Indonésie : quand respect de l’ordre public ne rime pas avec succès économique…

L’ordre public est un concept qui fait l’objet de diverses acceptions en fonction de la culture juridique considérée. Si en France, un nombre restreint de marques sont annulées au motif qu’elles sont en contradiction avec l’ordre public, un cas topique qui s’est déroulé en Indonésie mérite l’attention. L’entreprise Georges V Entertainment avait pour dessein de créer une franchise de bars lounge alliant luxe et divertissement. Le premier Buddha bar est né à Paris, le concept s’étant développé dans de nombreuses villes hétéroclites telles que Kiev, Washington ou Dubaï. En 2008, lorsque le groupe ouvrit une franchise à Jakarta il déposa sa marque pour des services de la classe 43 devant l’Office des marques asiatique le « Ditjen HAKI ». La pièce centrale du bar devait être surplombée d’une sculpture dorée de Buddha d’une hauteur de 15 mètres ce qui choquait particulièrement les croyants de confession bouddhiste. Le hiatus créé entre la juxtaposition d’iconographies bouddhistes et les activités du bar était jugée blasphématoire.

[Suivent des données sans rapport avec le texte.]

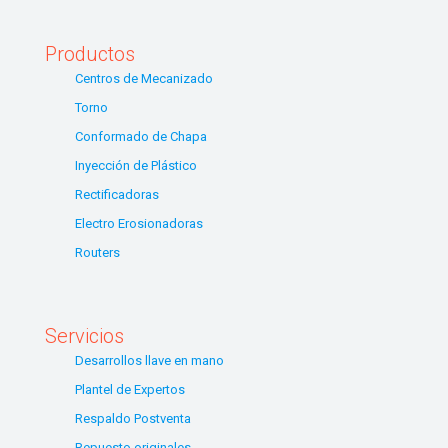
Productos
Centros de Mecanizado
Torno
Conformado de Chapa
Inyección de Plástico
Rectificadoras
Electro Erosionadoras
Routers
Servicios
Desarrollos llave en mano
Plantel de Expertos
Respaldo Postventa
Repuesto originales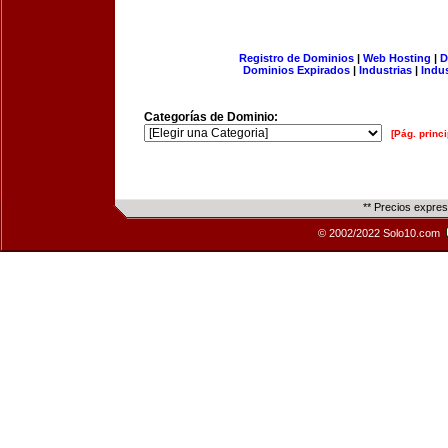
Registro de Dominios
|
Web Hosting
|
D
Dominios Expirados
|
Industrias
|
Indu
Categorías de Dominio:
[Pág. princi
** Precios expre
© 2002/2022 Solo10.com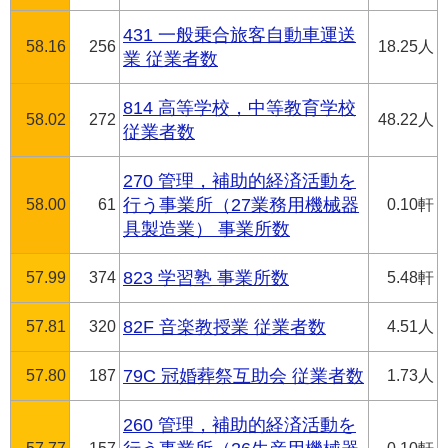
431 一般乗合旅客自動車運送
58.16
256
18.25人
業 従業者数
814 高等学校，中等教育学校
58.02
272
48.22人
従業者数
270 管理，補助的経済活動を
58.00
61
行う事業所（27業務用機械器
0.10軒
具製造業） 事業所数
57.99
374
823 学習塾 事業所数
5.48軒
57.81
320
82F 音楽教授業 従業者数
4.51人
57.80
187
79C 冠婚葬祭互助会 従業者数
1.73人
260 管理，補助的経済活動を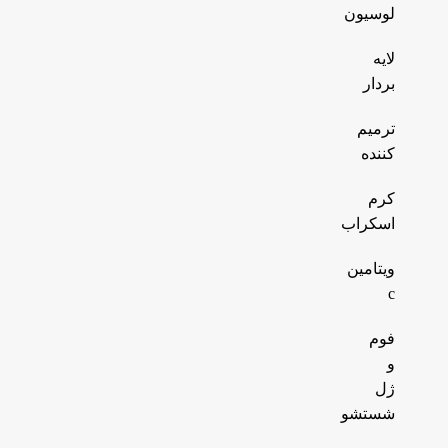
لوسیون
لایه
بردار
ترمیم
کننده
کرم
اسکراب
ویتامین
c
فوم
و
ژل
شستشو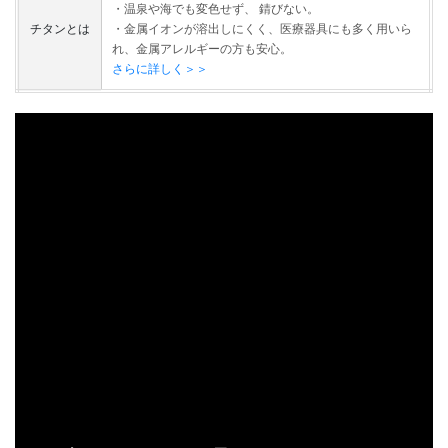
・温泉や海でも変色せず、 錆びない。
チタンとは
・金属イオンが溶出しにくく、医療器具にも多く用いら
れ、金属アレルギーの方も安心。
さらに詳しく＞＞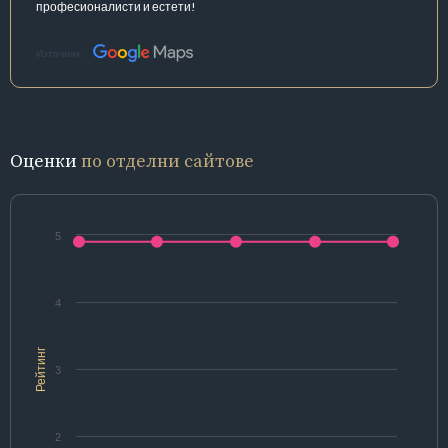
професионалисти и естети!
Източник:
Оценки
по отделни сайтове
5
4
Рейтинг
3
2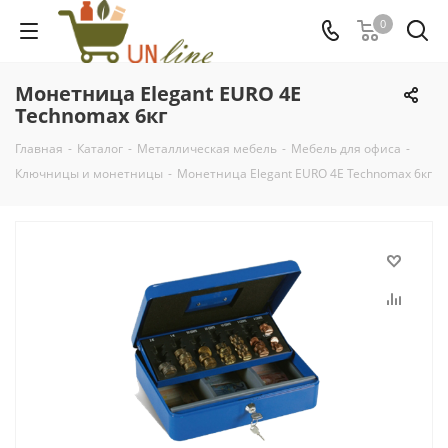
0
Монетница Elegant EURO 4E
Technomax 6кг
Главная
-
Каталог
-
Металлическая мебель
-
Мебель для офиса
-
Ключницы и монетницы
-
Монетница Elegant EURO 4E Technomax 6кг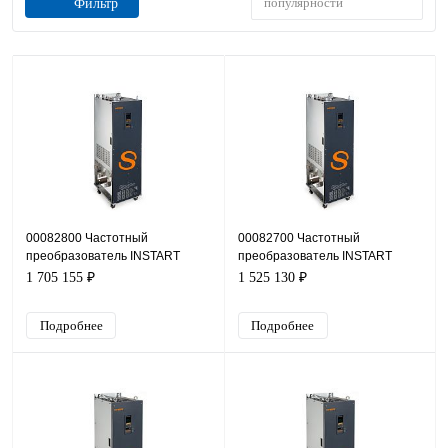
популярности
Фильтр
00082800 Частотный
00082700 Частотный
преобразователь INSTART
преобразователь INSTART
INPRIME-G315-4F, 380В, 315кВт,
INPRIME-G280-4F, 380В, 280кВт,
1 705 155 ₽
1 525 130 ₽
305А
520А
Подробнее
Подробнее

Dès lors, nombreux furent les bouddhistes qui crièrent haro contre l’ouverture de la franchise. Le mouvement s’étendit et mena à la création d’un site Internet fervemment opposé à l’ouverture du Buddha Bar le FABB (Forum Anti-Buddha Bar) et à des manifestations devant l’ambassade française. L’Office des Marques indonésien a annulé le 15 avril 2009 la marque Buddha Bar n° IDM00018981 qui avait été enregistrée pour les services de bar et restaurant en classe 43. Le 8 janvier 2010, le FABB porte plainte devant le Tribunal de Première Instance du Centre de Jakarta contre le licencié, le Gouverneur de Jakarta et l’Office du Tourisme de Jakarta et sollicite le paiement d’un montant de 50 000 dollars de dommages-intérêts ainsi que la fermeture du bar. Le 8 janvier 2010, le Tribunal condamne in solidum le licencié ainsi que le Gouverneur de Jakarta et l’Office du Tourisme au paiement de dommages-intérêts s’élevant à un montant de 111 000 dollars et ordonne la fermeture immédiate du bar. Le Tribunal a considéré que les défendeurs n’avaient pas respecté la loi en vigueur en matière de commerce dans le secteur de la restauration. Les régulations indonésiennes imposent que l’ouverture d’un commerce dans le secteur de la restauration ne soit pas préjudiciable au bien-être social, ce qui fut le cas en l’espèce. En effet, en dépit des manifestations extensives qui se sont déroulées dans le pays, le Gouverneur de Jakarta et l’Office du Tourisme ont délivré un permis d’exploitation au licencié le 12 novembre 2008. L’usage de l’iconographie bouddhiste fut jugée offensif par le Tribunal, l’image hédoniste du bar n’étant pas en adéquation avec les préceptes bouddhistes.

Suite à la décision rendue par le Tribunal indonésien, le groupe hôtelier renomma le bar en utilisant le nom qu’il avait à l’époque coloniale à savoir le Bataviasche Kunstkring. La décoration et le thème du bar demeurèrent intacts. La marque Buddha Bar n’a jamais été à l’origine de manifestations dans d’autres pays de la part de communautés bouddhistes. Ceci  est surprenant puisque l’Indonésie est une nation où la communauté religieuse la plus importante est musulmane, le bouddhisme étant une pratique religieuse peu répandue dans le pays. Le signe Bataviasche Kunstkring, dorénavant simple nom commercial non enregistré à titre de marque remplit la fonction de marque. Ce cas d’école prouve que l’enregistrement d’une marque ne mène pas inéluctablement au succès commercial. La marque n’aurait pas dû être délivrée en premier lieu par l’Office Indonésien qui aurait pu invoquer la contrariété avec l’ordre public, la marque Buddha Bar étant un oxymore blasphématoire pour les communautés bouddhistes. C’est d’ailleurs ce qu’a conclu quelque temps plus tard la Cour Fédérale administrative Suisse qui a refusé d’enregistrer la marque Buddha Bar dans les classes 9 et 41 sur le fondement qu’elle était susceptible de blesser les convictions religieuses des Suisses appartenant à la Communauté Bouddhiste (Décision B-438/2010).